Retrieve every line from the records in which the word "they" occurs.

##### Material for this task #####

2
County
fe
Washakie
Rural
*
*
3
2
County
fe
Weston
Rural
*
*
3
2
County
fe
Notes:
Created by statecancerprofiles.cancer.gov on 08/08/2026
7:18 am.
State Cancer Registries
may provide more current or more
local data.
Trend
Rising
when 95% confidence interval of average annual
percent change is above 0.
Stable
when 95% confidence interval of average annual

#####
##### Material for this task #####

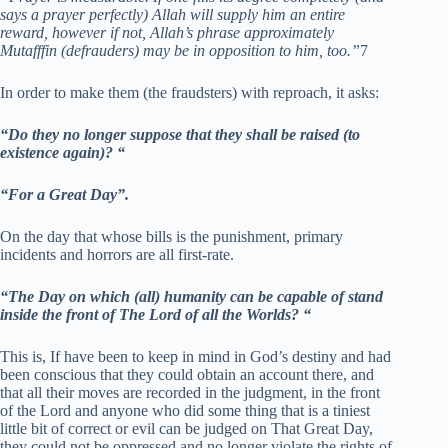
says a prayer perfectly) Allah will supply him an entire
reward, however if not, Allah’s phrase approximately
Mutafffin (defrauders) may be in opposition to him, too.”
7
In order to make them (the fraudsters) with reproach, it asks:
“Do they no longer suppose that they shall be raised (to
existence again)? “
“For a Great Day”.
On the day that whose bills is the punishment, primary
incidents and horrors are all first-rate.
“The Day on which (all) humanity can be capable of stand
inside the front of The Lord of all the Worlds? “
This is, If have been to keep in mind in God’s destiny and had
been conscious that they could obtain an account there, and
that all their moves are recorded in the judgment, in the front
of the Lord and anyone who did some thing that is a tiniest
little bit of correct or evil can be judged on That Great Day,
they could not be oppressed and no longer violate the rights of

#####

→ **Finished task**
“Do they no longer suppose that they shall be raised (to
been conscious that they could obtain an account there, and
they could not be oppressed and no longer violate the rights of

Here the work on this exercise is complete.